▸ **Exercise requirements**
[A] In the passage on parenting adolescents, who spoke at the 'Tweens' luncheon?
[B] Carry on the passage on parenting adolescents from its last sentence.

▸ **Provided passage**
Adolescence is its own season: unique, complex, delightful, difficult … and everything in between. Within it, parents find themselves at one end of tug-of-war disputes when adolescents are pursuing risky behaviour, or making totally unreasonable demands, at other times they may sense the need to ‘drop the rope’ when their adolescent child is legitimately seeking their independence.
The trick is in knowing when to hold on and when to let go. Parenting demands both. It demands that we are attuned to the nuances of teenage or tween life, and able to respond appropriately. It demands more than is possible of us, on some days, and the demands don’t typically dissipate quickly. We are as parents, required to do our best, for some time, however that might look.
For those mums fortunate enough to hear Michelle Mitchell speak at the ‘Tweens’ luncheon on the last day of term, you may well have noted some of her wisdom around parenting through your daughter’s life challenges. A few of her truisms have stayed with me, the greatest echo has been her statement around ‘dropping the rope.’ What a glorious moment that can be when you choose to stop the tussle. If we are honest, and parenting requires its own confronting brand of honesty, doesn’t it, we can find ourselves in a tug-of-war situation in the most trivial of circumstances. The trick is knowing when to hang on to the rope, and when to let go.

▸ **Excerpted records**

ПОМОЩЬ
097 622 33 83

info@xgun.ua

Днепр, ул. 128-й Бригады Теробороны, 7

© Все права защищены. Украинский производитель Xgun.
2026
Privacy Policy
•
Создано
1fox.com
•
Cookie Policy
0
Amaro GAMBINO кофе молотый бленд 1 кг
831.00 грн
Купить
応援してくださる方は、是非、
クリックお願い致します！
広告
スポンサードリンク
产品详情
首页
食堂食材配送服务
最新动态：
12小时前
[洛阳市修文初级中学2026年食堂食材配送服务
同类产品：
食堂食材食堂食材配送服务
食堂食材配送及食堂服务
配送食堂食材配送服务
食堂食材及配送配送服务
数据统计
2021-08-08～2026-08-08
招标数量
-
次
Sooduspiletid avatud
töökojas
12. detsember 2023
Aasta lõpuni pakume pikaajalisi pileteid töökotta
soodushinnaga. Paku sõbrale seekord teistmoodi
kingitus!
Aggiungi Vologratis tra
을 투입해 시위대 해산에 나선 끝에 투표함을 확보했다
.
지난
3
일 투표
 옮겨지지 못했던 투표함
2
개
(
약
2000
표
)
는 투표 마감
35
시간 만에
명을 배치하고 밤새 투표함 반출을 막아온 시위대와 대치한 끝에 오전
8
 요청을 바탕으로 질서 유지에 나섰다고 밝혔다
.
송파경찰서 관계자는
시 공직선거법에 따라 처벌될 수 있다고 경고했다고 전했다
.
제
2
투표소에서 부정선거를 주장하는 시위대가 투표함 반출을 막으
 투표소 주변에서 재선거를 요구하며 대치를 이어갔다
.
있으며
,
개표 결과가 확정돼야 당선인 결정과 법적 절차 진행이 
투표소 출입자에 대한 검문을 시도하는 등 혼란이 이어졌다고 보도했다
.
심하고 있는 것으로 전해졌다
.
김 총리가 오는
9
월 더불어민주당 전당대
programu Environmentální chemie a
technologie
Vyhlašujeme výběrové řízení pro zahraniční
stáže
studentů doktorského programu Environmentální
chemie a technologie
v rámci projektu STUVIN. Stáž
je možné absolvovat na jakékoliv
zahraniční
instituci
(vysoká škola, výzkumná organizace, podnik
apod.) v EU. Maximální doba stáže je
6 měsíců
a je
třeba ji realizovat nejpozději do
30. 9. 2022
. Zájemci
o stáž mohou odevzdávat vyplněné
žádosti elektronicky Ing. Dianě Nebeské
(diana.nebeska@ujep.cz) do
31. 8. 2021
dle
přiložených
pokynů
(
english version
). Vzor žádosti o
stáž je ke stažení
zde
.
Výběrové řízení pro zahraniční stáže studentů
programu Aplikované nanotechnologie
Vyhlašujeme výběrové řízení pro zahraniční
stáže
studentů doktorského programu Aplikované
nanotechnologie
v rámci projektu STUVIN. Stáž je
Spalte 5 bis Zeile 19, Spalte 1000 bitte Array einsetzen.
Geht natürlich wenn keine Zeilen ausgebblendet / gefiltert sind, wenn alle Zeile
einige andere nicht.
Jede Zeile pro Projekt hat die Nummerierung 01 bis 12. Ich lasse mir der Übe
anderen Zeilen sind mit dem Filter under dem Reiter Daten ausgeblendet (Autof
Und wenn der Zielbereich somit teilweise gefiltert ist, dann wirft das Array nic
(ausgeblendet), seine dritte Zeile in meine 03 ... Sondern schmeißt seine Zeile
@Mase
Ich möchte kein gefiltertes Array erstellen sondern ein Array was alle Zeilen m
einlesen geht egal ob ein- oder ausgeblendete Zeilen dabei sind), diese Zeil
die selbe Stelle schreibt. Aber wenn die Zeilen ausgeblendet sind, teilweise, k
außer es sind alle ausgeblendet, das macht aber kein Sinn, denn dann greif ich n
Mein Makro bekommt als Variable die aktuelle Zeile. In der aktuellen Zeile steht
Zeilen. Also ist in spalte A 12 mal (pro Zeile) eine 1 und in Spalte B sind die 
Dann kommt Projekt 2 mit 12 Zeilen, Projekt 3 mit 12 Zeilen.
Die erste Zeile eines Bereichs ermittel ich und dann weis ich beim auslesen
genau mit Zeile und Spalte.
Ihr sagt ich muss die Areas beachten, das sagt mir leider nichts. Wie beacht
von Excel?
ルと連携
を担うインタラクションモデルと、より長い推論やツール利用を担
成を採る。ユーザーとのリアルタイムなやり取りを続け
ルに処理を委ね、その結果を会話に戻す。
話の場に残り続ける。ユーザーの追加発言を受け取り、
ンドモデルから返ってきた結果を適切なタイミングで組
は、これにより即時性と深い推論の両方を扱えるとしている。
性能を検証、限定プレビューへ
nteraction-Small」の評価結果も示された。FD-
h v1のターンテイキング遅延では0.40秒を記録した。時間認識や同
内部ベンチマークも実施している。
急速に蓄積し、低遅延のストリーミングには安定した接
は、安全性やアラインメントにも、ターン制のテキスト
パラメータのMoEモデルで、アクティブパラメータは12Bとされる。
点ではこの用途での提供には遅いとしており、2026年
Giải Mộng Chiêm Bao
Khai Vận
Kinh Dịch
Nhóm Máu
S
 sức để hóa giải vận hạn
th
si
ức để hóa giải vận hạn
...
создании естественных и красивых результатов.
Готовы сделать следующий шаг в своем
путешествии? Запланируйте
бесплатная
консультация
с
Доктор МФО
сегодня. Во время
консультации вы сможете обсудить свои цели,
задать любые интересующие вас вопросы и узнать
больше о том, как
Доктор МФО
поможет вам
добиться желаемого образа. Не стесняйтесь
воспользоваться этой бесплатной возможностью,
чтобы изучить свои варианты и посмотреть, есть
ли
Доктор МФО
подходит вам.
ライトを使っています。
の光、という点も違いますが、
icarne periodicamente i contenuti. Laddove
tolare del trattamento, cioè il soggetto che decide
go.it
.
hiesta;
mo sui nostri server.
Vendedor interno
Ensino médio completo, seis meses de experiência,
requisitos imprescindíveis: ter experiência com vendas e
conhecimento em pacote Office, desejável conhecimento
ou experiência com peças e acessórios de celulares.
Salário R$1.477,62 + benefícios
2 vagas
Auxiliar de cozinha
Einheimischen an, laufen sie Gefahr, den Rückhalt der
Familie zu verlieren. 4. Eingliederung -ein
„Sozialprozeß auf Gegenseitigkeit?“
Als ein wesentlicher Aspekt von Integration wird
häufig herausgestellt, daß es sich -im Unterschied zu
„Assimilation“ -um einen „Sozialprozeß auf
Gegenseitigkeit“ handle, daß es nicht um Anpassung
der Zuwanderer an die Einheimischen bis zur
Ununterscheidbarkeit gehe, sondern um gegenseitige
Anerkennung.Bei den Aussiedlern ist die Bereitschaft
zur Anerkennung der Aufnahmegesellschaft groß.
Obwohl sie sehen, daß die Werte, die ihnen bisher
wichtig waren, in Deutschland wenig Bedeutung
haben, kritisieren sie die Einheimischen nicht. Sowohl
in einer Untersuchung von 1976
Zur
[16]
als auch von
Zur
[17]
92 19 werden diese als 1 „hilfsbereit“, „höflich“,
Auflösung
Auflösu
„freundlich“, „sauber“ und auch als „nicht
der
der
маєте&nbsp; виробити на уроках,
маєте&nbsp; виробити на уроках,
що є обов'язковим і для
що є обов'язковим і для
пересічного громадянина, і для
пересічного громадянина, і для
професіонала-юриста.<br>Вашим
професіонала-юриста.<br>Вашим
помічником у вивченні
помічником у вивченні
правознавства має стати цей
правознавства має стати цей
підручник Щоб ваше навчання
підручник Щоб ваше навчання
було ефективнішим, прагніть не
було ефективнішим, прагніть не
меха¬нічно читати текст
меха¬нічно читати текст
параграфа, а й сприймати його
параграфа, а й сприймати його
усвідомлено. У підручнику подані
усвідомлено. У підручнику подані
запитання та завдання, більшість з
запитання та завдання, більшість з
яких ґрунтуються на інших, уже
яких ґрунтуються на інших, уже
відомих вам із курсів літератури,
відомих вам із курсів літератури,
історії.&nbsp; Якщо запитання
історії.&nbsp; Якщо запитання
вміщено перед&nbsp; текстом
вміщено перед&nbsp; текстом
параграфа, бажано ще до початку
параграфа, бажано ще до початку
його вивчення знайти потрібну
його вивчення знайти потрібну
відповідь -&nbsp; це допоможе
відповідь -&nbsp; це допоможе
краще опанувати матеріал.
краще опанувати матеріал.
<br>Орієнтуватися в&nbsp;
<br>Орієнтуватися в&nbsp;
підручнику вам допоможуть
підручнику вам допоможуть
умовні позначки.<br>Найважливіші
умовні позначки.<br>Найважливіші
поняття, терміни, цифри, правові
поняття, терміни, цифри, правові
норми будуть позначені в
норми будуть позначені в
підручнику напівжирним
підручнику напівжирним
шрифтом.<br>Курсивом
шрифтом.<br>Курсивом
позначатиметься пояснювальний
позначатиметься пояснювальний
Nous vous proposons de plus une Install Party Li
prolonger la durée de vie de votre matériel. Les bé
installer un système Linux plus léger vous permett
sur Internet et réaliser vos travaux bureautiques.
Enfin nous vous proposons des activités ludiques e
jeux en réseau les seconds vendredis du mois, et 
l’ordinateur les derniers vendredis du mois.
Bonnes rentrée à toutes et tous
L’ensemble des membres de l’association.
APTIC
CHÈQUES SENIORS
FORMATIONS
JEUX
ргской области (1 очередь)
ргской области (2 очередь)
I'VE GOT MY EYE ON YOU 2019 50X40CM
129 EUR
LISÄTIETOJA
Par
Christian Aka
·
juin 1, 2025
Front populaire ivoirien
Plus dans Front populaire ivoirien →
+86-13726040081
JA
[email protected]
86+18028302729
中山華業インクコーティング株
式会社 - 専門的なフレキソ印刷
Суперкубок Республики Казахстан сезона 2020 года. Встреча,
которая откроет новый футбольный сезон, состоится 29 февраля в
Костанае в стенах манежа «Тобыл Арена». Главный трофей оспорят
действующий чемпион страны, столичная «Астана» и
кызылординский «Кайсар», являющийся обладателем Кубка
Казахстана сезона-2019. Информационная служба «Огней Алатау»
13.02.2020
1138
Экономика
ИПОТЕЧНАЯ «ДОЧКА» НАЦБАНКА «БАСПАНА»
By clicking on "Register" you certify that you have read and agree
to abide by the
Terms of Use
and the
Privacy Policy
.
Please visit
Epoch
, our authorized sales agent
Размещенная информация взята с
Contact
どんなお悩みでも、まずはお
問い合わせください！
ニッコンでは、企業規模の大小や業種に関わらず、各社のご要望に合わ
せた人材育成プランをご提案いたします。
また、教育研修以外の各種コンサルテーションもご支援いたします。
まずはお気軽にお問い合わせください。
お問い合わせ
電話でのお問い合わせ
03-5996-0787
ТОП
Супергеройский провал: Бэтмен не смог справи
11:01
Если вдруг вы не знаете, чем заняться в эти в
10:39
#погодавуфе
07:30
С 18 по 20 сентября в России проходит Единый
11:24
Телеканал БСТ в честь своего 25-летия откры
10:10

▸ **Answers by item**
[A] Michelle Mitchell

[B]
We can hold our ground, dig our feet in and draw on the rope of insistence with formidable determination. Retrospect may, at times, pose an interesting question – Why? Why fight the unwinnable? Why fight the insignificant? At other times, we hold on with impressive resolve, because we are required to, because the tug-of-war is about your son or daughter’s need to know that you are in this relationship for the long game and you as the adult, will not concede when it matters, when it really matters. Your adolescent does want to know that you believe that they are worth fighting for, irrespective of the circumstances. In 2015, parenting blogger, Gretchen Schmelzer published a piece entitled, ‘The Letter your Teenager Can’t Write to You.’ It is worth reading – the link is in the reference section. Schmelzer writes a letter in the voice of a teenager: a feisty, fighting, difficult teenager who wants to argue about everything and nothing, but who also wants to know that their parent is playing the long game. That their parent won’t give up, won’t drop the rope. She writes:
And this particular fight will end. Like any storm, it will blow over. And I will forget, and you will forget. And then it will come back. And I will need you to hang on to the rope again. I will need this over and over for years.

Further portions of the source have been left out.